■ Material shown ■
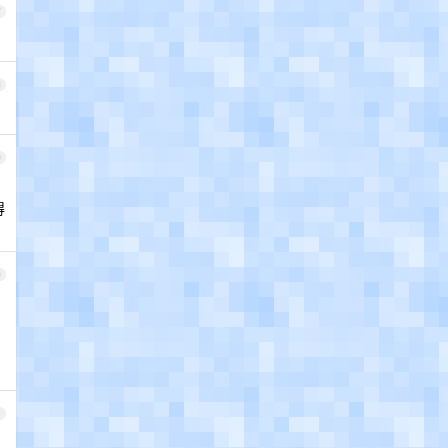
7
8
9
得
0
1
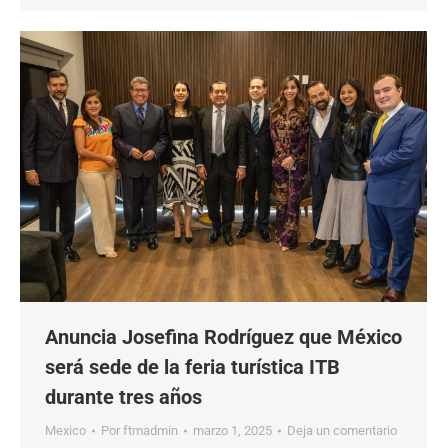
Anuncia Josefina Rodríguez que México
será sede de la feria turística ITB
durante tres años
Mexico
Por
ftmadmin
marzo 1, 2025
Deja un comentario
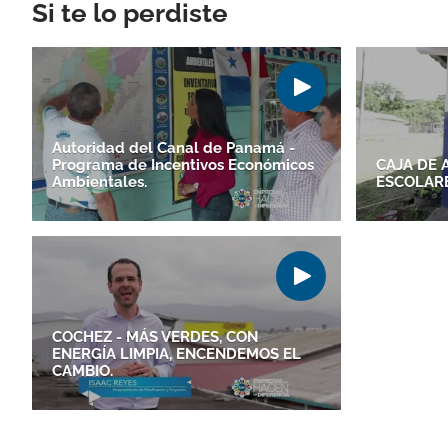
Si te lo perdiste
Autoridad del Canal de Panamá -
Programa de Incentivos Económicos
CAJA DE 
Ambientales.
ESCOLARE
COCHEZ - MÁS VERDES, CON
ENERGÍA LIMPIA, ENCENDEMOS EL
CAMBIO.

■ About this exercise ■
Copy every line of text in the listing above without changing anything, and leave out the pictures.

■ Solution to the problem ■
7
8
9
得
0
1
Anuncia Josefina Rodríguez que México
será sede de la feria turística ITB
durante tres años
Mexico
Por
ftmadmin
marzo 1, 2025
Deja un comentario
Si te lo perdiste
Autoridad del Canal de Panamá -
Programa de Incentivos Económicos
CAJA DE 
Ambientales.
ESCOLARE
COCHEZ - MÁS VERDES, CON
ENERGÍA LIMPIA, ENCENDEMOS EL
CAMBIO.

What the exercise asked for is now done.